I was recently asked in an interview with Authority Magazine for a specific practice that could be used when one is feeling really down, vulnerable, or sensitive. I appreciated that they qualified emotions in this way because I don’t believe there are any “bad” or “good” emotions. Emotions are information. They are energy in motion. They let us know when we are in and out of alignment. There are some uncomfortable emotions that feel contractive in the body and then there are some emotions that feel expansive.
I answered with the following tool that I use both personally and professionally that may be of interest to you to try yourself when you’re feeling down, vulnerable, or sensitive. It’s called the Emotional Freedom Technique Tapping (EFT Tapping). It is a practice that alleviates some of the more uncomfortable emotions.
Start with identifying the uncomfortable feeling. Then rank the extremity of that emotion on a scale of 0 (non-existent) to 10 (highest). This helps us create a benchmark to test against later.
Next, we repeat the following phrase continuously while tapping specific pressure points, which are energy meridians, on the body. “Even though I’m feeling ________, I deeply and completely love and accept myself.”
Please refer to the corresponding chart for specific locations.
The points in tapping order are:
1. the karate chop point on the outside of your non-dominant hand,
2. the inside tip of your eyebrows,
3. the outside bone ridge of your eye sockets,
4. the middle of the lower eye socket ridge,
5. between your nose and your upper lip middle,
6. the indent between the lower lip and chin,
7. the “sore spots” just beneath your collar bone on both sides,
8. both sides of your under arm at the bra strap line (also sensitive),
9. and the soft spot on the crown of your head.
Each location receives about seven taps before moving on to the next.
This tapping series, combined with the phrase above repeated out loud, continues until one feels themselves calm and settle. Once that happens, we reassess the strength of the original emotion by ranking it again between 0 and 10. The tapping and phrase cycle continues until the original emotion ranks at a 0, ideally, but 1 or 2 is also acceptable if you discern the process feels complete.
To dismount after EFT Tapping, I personally like to honor that part of ourselves that was authentic with where we were.
Lastly, I invite you to find some aspects of gratitude for that uncomfortable emotion, or for what that emotion was trying to communicate with you.
As examples:
· “Thank you, Anger, for showing me where I’m not holding boundaries with others nor speaking my truth.”
· “Thank you, Grief, for showing me how deeply I can love.”

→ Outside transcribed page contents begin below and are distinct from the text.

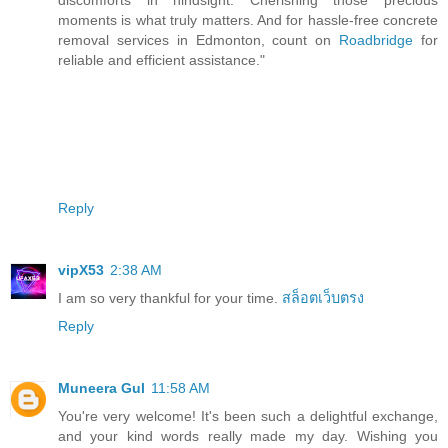
moments is what truly matters. And for hassle-free concrete
removal services in Edmonton, count on
Roadbridge
for
reliable and efficient assistance."
Reply
vipX53
2:38 AM
I am so very thankful for your time.
สล็อตเว็บตรง
Reply
Muneera Gul
11:58 AM
You're very welcome! It's been such a delightful exchange,
and your kind words really made my day. Wishing you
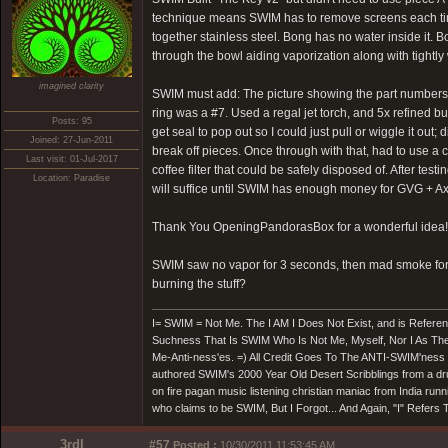
technique means SWIM has to remove screens each tim
together stainless steel. Bong has no water inside it. B
through the bowl aiding vaporization along with tightly
imagined clarity
SWIM must add: The picture showing the part numbers fo
ring was a #7. Used a regal jet torch, and 5x refined b
Posts: 95
get seal to pop out so I could just pull or wiggle it out
Joined: 27-Jun-2011
break off pieces. Once through with that, had to use a co
Last visit: 01-Jul-2017
coffee filter that could be safely disposed of. After te
Location: Paradise
will suffice until SWIM has enough money for GVG + 
Thank You OpeningPandorasBox for a wonderful idea!
SWIM saw no vapor for 3 seconds, then mad smoke for 2
burning the stuff?
I= SWIM = Not Me. The I AM I Does Not Exist, and is Referen
Suchness That Is SWIM Who Is Not Me, Myself, Nor I As The
Me-Anti-ness'es. =) All Credit Goes To The ANTI-SWIM'nes
authored SWIM's 2000 Year Old Desert Scribblings from a drun
on fire pagan music listening christian maniac from India run
who claims to be SWIM, But I Forgot... And Again, "I" Refer
3rdI
#57
Posted :
10/30/2011 11:53:45 AM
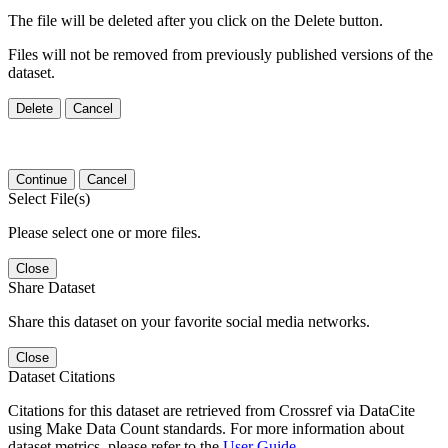
The file will be deleted after you click on the Delete button.
Files will not be removed from previously published versions of the
dataset.
Delete
Cancel
Continue
Cancel
Select File(s)
Please select one or more files.
Close
Share Dataset
Share this dataset on your favorite social media networks.
Close
Dataset Citations
Citations for this dataset are retrieved from Crossref via DataCite
using Make Data Count standards. For more information about
dataset metrics, please refer to the
User Guide
.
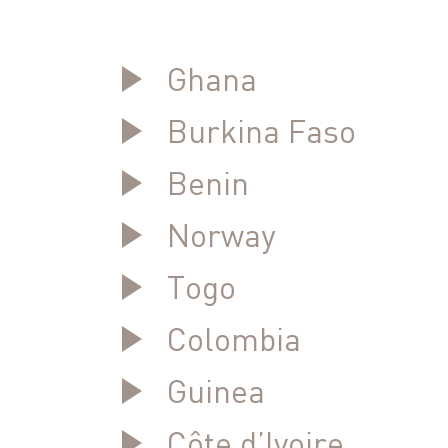
Ghana
Burkina Faso
Benin
Norway
Togo
Colombia
Guinea
Côte d’Ivoire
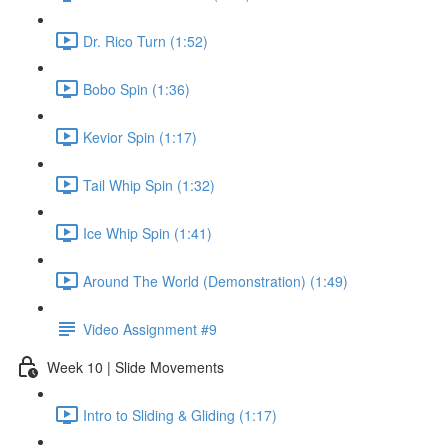
Dr. Rico Turn (1:52)
Bobo Spin (1:36)
Kevior Spin (1:17)
Tail Whip Spin (1:32)
Ice Whip Spin (1:41)
Around The World (Demonstration) (1:49)
Video Assignment #9
Week 10 | Slide Movements
Intro to Sliding & Gliding (1:17)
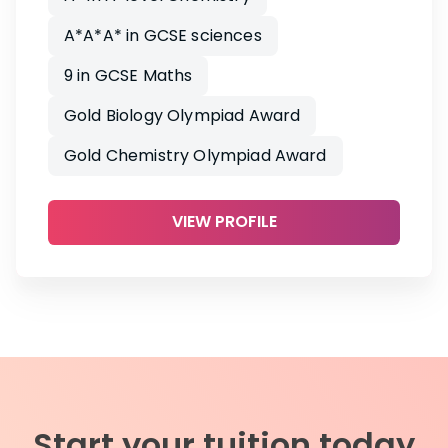
A*A*A* in GCSE sciences
9 in GCSE Maths
Gold Biology Olympiad Award
Gold Chemistry Olympiad Award
VIEW PROFILE
Start your tuition today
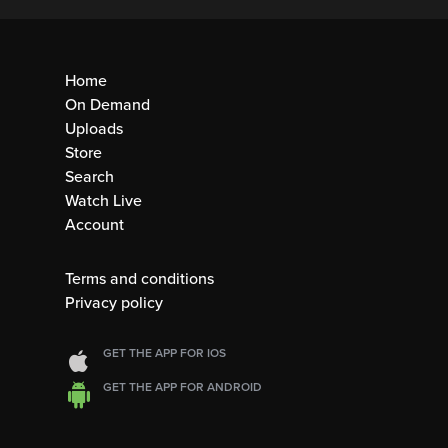
Home
On Demand
Uploads
Store
Search
Watch Live
Account
Terms and conditions
Privacy policy
GET THE APP FOR IOS
GET THE APP FOR ANDROID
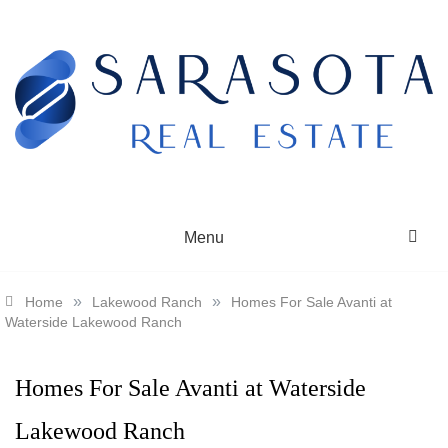
Skip
to
content
SARASOTA REAL ESTATE
Menu
»
»
Home
Lakewood Ranch
Homes For Sale Avanti at
Waterside Lakewood Ranch
Homes For Sale Avanti at Waterside
Lakewood Ranch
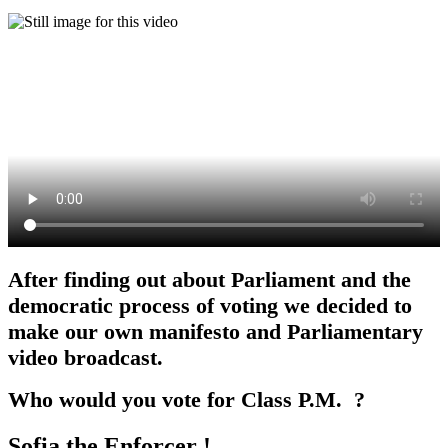
After finding out about Parliament and the
democratic process of voting we decided to
make our own manifesto and Parliamentary
video broadcast.
Who would you vote for Class P.M. ?
Sofia the Enforcer !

· “Thank you, Frustration, for showing me that control is an illusion. Thank you for reminding me to stay out of others and God’s business, and to focus solely on what’s my business.”
· “Thank you, Shame, for showing me where there’s opportunity to forgive myself and acknowledge I’m always doing my best, even though my best may look different under different circumstances.”
May you find grace and acceptance for all the uncomfortable emotions. May they guide you with wisdom beyond human limitations.